== Segment start ==

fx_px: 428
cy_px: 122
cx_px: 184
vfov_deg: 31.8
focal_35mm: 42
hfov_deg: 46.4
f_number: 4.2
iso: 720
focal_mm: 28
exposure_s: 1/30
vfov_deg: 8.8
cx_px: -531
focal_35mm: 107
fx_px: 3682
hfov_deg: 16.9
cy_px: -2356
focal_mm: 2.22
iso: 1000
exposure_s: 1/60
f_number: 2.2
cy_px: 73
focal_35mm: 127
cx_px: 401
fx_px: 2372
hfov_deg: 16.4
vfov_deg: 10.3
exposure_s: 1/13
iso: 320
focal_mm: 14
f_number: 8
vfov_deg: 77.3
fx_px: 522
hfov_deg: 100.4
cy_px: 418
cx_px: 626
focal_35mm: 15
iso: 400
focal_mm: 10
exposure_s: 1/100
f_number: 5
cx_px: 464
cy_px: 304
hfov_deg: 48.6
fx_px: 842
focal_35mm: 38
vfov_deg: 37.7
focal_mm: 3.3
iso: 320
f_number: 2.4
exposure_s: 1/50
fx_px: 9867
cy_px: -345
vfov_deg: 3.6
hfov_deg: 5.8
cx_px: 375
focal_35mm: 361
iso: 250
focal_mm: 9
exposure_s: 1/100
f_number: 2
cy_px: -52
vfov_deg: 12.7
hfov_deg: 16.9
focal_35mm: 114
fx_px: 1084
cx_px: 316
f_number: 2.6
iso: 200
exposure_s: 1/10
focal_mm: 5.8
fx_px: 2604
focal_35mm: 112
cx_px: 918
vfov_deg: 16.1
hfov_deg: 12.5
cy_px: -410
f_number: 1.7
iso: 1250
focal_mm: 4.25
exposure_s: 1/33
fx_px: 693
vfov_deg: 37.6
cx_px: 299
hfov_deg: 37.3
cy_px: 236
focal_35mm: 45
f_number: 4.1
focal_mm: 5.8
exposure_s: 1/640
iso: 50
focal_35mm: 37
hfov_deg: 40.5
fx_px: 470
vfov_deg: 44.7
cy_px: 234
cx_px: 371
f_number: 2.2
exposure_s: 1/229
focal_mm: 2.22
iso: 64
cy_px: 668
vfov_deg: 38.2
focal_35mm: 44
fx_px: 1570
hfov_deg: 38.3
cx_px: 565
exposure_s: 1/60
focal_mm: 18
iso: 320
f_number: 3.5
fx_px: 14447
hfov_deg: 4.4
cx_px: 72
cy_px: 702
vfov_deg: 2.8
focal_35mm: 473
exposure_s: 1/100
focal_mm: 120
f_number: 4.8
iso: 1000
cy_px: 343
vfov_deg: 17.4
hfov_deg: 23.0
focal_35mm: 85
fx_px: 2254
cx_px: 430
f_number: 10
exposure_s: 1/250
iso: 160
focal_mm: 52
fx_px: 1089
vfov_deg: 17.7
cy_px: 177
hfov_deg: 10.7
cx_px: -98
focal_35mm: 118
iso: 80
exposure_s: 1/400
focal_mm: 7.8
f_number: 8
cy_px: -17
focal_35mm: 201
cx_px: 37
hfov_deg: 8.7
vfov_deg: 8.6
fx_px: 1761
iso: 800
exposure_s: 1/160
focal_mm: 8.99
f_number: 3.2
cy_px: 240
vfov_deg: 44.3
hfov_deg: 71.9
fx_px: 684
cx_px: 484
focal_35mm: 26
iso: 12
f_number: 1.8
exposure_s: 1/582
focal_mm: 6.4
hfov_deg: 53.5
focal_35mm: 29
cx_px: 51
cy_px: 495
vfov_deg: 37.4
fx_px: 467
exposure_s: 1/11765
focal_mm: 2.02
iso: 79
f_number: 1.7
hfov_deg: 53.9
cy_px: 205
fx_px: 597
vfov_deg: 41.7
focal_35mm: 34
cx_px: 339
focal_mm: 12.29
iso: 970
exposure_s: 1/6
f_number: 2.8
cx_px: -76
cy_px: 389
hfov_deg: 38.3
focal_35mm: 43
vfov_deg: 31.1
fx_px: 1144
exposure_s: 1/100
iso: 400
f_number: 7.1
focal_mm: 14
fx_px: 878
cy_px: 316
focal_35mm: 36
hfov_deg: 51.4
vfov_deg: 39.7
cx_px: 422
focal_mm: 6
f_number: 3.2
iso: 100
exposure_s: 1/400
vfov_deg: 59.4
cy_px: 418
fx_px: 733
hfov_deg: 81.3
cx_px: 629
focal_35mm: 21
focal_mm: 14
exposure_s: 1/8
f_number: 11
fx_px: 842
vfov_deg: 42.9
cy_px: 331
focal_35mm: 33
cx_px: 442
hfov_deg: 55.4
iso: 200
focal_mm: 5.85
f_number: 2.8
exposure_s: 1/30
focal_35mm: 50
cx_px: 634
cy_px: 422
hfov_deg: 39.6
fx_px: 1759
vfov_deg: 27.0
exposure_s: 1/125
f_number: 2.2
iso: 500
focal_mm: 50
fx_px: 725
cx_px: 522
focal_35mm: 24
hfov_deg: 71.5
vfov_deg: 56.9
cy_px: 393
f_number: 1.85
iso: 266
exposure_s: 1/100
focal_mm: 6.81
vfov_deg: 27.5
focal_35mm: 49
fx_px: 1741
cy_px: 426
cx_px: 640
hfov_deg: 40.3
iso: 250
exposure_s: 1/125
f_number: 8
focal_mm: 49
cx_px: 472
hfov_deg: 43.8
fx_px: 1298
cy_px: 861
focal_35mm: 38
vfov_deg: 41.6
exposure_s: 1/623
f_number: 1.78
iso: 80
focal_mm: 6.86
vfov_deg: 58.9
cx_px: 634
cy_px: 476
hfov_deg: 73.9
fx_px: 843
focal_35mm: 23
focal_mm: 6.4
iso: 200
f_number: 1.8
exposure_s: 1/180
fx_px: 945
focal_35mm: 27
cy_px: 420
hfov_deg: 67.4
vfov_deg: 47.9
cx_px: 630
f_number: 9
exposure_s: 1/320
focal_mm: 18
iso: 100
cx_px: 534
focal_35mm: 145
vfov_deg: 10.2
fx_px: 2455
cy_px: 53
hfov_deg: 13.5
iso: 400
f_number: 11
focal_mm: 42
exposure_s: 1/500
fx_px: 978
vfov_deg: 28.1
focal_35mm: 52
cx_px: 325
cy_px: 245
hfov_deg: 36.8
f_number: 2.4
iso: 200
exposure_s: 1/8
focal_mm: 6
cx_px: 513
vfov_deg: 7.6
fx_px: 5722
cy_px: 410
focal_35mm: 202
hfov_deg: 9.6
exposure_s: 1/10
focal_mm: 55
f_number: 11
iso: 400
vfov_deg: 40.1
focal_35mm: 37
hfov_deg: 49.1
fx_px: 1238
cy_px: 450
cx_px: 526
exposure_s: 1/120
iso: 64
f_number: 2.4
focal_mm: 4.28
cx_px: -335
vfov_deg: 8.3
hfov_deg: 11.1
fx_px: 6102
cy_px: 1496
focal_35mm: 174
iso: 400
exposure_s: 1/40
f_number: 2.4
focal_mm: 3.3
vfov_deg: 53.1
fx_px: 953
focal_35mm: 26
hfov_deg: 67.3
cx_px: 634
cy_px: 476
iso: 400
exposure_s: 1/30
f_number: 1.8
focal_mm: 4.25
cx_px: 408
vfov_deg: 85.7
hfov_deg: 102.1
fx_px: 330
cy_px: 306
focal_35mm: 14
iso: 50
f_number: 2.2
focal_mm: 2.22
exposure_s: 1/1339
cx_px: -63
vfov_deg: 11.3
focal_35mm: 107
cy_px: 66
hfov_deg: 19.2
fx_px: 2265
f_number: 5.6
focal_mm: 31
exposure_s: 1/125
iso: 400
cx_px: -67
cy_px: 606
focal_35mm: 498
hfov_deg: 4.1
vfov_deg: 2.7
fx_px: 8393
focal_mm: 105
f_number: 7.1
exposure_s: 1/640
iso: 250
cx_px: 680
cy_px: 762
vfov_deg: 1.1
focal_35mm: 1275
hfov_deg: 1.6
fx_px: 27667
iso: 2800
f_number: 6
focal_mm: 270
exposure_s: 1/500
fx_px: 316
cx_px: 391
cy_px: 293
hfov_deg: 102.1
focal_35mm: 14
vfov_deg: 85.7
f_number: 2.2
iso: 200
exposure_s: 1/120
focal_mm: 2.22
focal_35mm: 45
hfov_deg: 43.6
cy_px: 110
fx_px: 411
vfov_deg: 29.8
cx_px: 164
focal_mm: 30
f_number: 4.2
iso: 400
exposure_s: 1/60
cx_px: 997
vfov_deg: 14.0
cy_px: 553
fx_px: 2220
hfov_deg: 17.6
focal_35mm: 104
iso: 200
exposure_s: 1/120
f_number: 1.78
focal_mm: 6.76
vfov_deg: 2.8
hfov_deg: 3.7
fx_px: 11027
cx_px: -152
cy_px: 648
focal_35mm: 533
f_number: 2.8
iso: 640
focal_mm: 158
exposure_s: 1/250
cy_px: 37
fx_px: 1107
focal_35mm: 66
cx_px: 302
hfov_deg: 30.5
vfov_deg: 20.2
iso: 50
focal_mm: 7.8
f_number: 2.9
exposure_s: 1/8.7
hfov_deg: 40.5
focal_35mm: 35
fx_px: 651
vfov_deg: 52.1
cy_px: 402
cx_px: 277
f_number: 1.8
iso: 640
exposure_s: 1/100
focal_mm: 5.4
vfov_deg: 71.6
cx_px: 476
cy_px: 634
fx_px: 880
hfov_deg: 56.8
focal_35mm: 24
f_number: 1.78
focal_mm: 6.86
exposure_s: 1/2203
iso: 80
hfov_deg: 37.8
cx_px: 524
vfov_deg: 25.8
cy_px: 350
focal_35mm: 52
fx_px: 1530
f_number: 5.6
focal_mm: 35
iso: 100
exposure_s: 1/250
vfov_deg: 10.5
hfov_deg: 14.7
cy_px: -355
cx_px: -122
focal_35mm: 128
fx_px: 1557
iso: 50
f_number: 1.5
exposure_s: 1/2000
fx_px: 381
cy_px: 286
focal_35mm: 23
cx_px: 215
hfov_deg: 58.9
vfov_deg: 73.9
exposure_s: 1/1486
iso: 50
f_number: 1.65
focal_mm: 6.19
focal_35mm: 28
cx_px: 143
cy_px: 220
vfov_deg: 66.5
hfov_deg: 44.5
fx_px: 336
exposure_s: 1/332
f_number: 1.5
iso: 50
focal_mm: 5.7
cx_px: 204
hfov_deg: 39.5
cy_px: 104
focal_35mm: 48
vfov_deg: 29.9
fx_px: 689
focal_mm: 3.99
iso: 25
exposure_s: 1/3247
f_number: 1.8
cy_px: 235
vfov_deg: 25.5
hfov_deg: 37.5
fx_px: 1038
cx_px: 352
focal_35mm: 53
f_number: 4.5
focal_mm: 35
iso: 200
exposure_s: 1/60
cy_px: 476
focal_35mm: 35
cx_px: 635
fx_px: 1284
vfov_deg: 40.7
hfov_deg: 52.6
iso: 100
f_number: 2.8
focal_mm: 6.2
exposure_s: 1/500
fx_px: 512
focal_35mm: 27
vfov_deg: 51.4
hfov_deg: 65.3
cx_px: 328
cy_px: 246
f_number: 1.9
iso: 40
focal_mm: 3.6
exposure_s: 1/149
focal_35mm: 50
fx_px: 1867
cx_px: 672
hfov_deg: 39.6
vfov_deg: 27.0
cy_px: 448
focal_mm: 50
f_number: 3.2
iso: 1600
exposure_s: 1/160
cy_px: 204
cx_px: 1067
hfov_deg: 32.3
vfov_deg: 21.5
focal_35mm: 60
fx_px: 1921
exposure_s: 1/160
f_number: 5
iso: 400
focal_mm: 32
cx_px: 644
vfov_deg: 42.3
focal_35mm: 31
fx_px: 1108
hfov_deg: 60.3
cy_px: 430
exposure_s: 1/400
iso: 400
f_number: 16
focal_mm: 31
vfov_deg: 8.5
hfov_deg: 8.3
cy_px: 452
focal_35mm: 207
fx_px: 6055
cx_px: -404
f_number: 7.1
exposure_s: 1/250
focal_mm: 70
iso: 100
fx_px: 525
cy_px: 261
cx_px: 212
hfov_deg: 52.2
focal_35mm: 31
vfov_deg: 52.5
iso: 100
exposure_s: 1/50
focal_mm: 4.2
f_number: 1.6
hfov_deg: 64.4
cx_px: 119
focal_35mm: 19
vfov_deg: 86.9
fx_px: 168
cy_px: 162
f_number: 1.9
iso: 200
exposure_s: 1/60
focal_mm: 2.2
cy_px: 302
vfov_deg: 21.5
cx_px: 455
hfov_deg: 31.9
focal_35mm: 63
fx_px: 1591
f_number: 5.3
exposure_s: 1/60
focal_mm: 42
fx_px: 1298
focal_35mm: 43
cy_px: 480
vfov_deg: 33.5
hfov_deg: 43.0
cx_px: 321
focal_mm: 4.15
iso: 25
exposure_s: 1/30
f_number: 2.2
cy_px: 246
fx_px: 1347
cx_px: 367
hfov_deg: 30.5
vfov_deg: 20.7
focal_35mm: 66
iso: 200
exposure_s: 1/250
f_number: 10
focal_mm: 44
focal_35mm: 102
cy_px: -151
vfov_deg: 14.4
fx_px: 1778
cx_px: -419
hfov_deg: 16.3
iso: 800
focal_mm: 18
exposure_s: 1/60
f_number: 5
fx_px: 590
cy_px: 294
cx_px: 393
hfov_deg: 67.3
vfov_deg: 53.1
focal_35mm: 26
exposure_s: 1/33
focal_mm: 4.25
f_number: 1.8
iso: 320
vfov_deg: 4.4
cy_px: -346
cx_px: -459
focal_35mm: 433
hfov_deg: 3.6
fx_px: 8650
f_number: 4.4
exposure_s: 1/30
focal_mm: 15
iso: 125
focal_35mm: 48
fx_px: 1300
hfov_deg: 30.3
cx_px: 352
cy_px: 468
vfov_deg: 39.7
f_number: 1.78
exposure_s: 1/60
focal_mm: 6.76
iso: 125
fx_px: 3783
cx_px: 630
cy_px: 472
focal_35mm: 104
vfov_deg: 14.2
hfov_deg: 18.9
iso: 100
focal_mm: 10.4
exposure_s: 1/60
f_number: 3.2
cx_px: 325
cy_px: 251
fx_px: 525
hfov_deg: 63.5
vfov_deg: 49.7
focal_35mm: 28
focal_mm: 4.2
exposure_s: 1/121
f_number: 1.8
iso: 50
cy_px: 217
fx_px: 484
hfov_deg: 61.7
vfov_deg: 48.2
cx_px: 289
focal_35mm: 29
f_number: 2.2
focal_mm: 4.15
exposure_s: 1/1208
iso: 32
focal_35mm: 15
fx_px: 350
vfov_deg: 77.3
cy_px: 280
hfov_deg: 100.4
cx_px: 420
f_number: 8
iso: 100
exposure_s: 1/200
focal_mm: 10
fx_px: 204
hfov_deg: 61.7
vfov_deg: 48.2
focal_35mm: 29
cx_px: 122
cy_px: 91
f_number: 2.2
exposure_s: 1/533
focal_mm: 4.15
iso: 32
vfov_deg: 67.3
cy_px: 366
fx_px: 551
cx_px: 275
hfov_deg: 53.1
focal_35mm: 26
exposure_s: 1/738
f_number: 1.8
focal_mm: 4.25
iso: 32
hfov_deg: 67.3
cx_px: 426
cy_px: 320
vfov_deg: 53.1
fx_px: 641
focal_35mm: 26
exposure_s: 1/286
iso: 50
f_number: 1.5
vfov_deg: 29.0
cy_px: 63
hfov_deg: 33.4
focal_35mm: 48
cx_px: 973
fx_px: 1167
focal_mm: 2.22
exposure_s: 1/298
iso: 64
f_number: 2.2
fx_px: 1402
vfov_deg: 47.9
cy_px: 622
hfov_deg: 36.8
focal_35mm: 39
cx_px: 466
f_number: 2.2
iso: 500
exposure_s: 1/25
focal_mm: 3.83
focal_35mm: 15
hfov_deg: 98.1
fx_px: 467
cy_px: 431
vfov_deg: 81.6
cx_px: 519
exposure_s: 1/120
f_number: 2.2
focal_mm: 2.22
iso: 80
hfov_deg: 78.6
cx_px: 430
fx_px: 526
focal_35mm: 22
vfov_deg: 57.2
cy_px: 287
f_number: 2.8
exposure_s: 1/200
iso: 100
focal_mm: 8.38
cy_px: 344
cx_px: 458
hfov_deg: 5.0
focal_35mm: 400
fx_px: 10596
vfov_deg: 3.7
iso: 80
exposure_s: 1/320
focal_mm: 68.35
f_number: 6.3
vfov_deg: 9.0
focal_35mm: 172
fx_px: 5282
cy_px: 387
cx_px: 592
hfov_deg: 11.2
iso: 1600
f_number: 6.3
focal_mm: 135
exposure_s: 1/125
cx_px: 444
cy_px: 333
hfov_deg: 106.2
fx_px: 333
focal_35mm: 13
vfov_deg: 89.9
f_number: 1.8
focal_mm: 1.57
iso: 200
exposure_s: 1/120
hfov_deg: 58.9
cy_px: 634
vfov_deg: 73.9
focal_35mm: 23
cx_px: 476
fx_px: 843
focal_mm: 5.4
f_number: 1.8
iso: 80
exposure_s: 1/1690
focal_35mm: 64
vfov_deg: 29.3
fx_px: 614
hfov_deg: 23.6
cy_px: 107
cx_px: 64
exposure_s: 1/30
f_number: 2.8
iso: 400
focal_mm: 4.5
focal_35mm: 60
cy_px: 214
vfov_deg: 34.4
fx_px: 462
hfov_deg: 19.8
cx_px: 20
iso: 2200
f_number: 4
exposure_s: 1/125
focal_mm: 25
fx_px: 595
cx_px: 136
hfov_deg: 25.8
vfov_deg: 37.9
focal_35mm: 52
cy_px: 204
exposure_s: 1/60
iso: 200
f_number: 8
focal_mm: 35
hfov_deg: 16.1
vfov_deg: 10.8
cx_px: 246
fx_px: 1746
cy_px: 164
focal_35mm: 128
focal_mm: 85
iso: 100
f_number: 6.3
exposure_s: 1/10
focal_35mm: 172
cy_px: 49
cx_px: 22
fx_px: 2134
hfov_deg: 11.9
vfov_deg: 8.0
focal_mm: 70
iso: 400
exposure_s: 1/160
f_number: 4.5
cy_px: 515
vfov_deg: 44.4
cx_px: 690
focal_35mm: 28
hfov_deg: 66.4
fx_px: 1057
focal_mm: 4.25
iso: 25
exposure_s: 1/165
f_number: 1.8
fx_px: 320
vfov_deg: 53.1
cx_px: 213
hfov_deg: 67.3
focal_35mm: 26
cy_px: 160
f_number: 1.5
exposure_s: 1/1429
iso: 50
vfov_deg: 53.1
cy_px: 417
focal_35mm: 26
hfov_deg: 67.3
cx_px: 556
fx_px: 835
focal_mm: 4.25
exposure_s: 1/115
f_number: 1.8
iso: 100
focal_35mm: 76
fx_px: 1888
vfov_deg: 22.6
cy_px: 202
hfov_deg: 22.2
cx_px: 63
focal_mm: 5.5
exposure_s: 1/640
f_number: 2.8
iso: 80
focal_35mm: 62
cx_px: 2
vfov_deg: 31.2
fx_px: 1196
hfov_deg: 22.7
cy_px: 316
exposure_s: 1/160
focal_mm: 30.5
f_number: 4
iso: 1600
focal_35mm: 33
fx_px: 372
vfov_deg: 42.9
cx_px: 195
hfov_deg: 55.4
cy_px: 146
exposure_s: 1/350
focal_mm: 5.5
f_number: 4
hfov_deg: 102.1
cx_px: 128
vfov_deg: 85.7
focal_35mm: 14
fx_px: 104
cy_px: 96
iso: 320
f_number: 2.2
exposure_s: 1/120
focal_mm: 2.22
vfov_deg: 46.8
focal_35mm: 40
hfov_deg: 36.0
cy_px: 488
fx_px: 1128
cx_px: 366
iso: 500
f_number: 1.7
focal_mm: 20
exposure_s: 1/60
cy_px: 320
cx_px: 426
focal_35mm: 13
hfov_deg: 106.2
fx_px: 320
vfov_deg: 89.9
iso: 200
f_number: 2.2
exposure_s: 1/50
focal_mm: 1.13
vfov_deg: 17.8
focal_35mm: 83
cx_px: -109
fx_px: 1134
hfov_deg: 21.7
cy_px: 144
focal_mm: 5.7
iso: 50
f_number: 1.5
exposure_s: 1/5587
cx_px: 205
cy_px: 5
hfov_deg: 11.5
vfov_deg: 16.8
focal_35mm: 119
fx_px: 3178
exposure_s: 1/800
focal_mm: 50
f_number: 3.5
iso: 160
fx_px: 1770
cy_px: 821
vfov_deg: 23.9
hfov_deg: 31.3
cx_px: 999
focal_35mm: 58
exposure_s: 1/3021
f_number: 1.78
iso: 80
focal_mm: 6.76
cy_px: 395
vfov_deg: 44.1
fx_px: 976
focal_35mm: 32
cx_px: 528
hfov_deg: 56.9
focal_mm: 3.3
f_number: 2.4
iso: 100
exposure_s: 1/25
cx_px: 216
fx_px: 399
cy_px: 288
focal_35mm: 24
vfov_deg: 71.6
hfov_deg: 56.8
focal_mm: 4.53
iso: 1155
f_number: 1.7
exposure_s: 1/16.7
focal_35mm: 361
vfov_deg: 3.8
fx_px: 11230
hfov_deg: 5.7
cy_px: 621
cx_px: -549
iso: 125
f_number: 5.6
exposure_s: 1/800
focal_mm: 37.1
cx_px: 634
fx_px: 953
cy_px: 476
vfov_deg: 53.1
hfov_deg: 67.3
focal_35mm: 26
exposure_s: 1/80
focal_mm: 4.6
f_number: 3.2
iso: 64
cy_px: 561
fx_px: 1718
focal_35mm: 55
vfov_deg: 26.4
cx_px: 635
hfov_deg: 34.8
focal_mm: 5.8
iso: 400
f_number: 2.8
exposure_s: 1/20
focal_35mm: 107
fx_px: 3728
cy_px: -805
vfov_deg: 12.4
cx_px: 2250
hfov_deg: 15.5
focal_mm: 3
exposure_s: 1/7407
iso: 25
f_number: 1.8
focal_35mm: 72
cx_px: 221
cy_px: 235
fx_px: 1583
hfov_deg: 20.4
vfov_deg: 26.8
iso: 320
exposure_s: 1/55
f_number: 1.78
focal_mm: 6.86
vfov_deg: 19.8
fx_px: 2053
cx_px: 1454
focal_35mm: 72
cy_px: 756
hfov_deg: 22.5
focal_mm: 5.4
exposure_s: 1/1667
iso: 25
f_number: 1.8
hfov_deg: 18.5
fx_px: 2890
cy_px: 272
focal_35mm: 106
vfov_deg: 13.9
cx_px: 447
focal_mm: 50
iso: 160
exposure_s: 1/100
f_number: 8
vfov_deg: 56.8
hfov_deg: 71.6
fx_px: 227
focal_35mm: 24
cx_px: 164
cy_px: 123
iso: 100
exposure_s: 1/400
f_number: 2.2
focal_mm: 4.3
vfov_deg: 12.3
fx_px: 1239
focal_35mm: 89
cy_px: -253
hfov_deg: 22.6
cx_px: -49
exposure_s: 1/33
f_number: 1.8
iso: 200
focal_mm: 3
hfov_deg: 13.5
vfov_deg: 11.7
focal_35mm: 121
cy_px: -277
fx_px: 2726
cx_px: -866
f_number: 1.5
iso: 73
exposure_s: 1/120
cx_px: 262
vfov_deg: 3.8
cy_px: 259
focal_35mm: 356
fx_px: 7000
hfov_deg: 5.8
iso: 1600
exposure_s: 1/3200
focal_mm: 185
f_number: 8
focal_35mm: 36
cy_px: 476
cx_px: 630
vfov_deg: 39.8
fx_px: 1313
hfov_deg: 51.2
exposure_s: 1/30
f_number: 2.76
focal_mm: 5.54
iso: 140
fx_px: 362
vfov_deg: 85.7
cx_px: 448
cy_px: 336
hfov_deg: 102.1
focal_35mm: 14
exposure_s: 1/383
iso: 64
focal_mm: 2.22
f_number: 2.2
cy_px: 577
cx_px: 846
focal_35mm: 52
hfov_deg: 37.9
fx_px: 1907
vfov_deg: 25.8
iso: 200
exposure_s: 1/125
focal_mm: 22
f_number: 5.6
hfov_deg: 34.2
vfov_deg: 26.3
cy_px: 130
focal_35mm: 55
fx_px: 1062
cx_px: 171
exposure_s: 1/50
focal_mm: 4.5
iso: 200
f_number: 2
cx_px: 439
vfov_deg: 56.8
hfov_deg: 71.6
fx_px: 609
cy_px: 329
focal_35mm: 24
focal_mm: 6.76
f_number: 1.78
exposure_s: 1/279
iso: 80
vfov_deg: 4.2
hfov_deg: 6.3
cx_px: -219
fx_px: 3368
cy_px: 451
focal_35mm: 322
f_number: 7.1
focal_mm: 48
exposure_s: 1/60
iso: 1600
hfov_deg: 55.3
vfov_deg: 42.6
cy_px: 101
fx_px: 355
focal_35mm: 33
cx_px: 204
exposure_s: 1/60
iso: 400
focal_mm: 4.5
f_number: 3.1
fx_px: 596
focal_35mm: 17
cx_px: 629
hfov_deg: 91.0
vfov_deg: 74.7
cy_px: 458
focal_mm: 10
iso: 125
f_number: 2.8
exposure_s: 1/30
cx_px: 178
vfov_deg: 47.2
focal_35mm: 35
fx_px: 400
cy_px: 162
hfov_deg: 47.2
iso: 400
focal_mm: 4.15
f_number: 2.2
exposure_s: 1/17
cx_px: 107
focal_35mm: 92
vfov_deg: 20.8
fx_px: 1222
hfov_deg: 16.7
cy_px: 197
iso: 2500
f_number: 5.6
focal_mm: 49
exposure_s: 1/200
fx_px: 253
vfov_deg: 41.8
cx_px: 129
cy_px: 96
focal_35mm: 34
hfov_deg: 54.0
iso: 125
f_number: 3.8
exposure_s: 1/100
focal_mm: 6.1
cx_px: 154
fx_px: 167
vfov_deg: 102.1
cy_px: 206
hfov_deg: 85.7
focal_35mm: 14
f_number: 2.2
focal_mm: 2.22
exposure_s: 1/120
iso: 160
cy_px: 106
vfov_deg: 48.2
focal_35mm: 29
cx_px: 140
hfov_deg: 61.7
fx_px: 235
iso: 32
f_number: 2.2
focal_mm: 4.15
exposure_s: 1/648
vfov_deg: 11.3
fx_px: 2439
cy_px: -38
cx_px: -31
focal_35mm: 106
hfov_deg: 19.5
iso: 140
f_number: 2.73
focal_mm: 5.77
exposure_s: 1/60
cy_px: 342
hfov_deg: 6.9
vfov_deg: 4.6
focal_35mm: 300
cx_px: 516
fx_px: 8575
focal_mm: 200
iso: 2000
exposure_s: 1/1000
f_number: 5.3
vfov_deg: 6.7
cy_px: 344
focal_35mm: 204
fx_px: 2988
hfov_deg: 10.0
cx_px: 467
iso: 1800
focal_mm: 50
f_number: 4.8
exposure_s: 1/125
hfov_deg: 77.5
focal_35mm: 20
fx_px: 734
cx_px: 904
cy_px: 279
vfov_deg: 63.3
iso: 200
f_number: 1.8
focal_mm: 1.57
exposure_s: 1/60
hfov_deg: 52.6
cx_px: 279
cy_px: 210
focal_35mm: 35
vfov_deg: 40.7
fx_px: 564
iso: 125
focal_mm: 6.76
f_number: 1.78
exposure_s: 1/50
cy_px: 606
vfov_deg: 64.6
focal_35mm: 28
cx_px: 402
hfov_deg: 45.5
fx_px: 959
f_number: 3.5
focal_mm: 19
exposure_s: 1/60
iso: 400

== Segment end ==

Find the line with "focal_35mm: 498" in the material above. Reproduce it and each line after it up to and including the line with "hfov_deg: 37.5".

> _Task output_
focal_35mm: 498
hfov_deg: 4.1
vfov_deg: 2.7
fx_px: 8393
focal_mm: 105
f_number: 7.1
exposure_s: 1/640
iso: 250
cx_px: 680
cy_px: 762
vfov_deg: 1.1
focal_35mm: 1275
hfov_deg: 1.6
fx_px: 27667
iso: 2800
f_number: 6
focal_mm: 270
exposure_s: 1/500
fx_px: 316
cx_px: 391
cy_px: 293
hfov_deg: 102.1
focal_35mm: 14
vfov_deg: 85.7
f_number: 2.2
iso: 200
exposure_s: 1/120
focal_mm: 2.22
focal_35mm: 45
hfov_deg: 43.6
cy_px: 110
fx_px: 411
vfov_deg: 29.8
cx_px: 164
focal_mm: 30
f_number: 4.2
iso: 400
exposure_s: 1/60
cx_px: 997
vfov_deg: 14.0
cy_px: 553
fx_px: 2220
hfov_deg: 17.6
focal_35mm: 104
iso: 200
exposure_s: 1/120
f_number: 1.78
focal_mm: 6.76
vfov_deg: 2.8
hfov_deg: 3.7
fx_px: 11027
cx_px: -152
cy_px: 648
focal_35mm: 533
f_number: 2.8
iso: 640
focal_mm: 158
exposure_s: 1/250
cy_px: 37
fx_px: 1107
focal_35mm: 66
cx_px: 302
hfov_deg: 30.5
vfov_deg: 20.2
iso: 50
focal_mm: 7.8
f_number: 2.9
exposure_s: 1/8.7
hfov_deg: 40.5
focal_35mm: 35
fx_px: 651
vfov_deg: 52.1
cy_px: 402
cx_px: 277
f_number: 1.8
iso: 640
exposure_s: 1/100
focal_mm: 5.4
vfov_deg: 71.6
cx_px: 476
cy_px: 634
fx_px: 880
hfov_deg: 56.8
focal_35mm: 24
f_number: 1.78
focal_mm: 6.86
exposure_s: 1/2203
iso: 80
hfov_deg: 37.8
cx_px: 524
vfov_deg: 25.8
cy_px: 350
focal_35mm: 52
fx_px: 1530
f_number: 5.6
focal_mm: 35
iso: 100
exposure_s: 1/250
vfov_deg: 10.5
hfov_deg: 14.7
cy_px: -355
cx_px: -122
focal_35mm: 128
fx_px: 1557
iso: 50
f_number: 1.5
exposure_s: 1/2000
fx_px: 381
cy_px: 286
focal_35mm: 23
cx_px: 215
hfov_deg: 58.9
vfov_deg: 73.9
exposure_s: 1/1486
iso: 50
f_number: 1.65
focal_mm: 6.19
focal_35mm: 28
cx_px: 143
cy_px: 220
vfov_deg: 66.5
hfov_deg: 44.5
fx_px: 336
exposure_s: 1/332
f_number: 1.5
iso: 50
focal_mm: 5.7
cx_px: 204
hfov_deg: 39.5
cy_px: 104
focal_35mm: 48
vfov_deg: 29.9
fx_px: 689
focal_mm: 3.99
iso: 25
exposure_s: 1/3247
f_number: 1.8
cy_px: 235
vfov_deg: 25.5
hfov_deg: 37.5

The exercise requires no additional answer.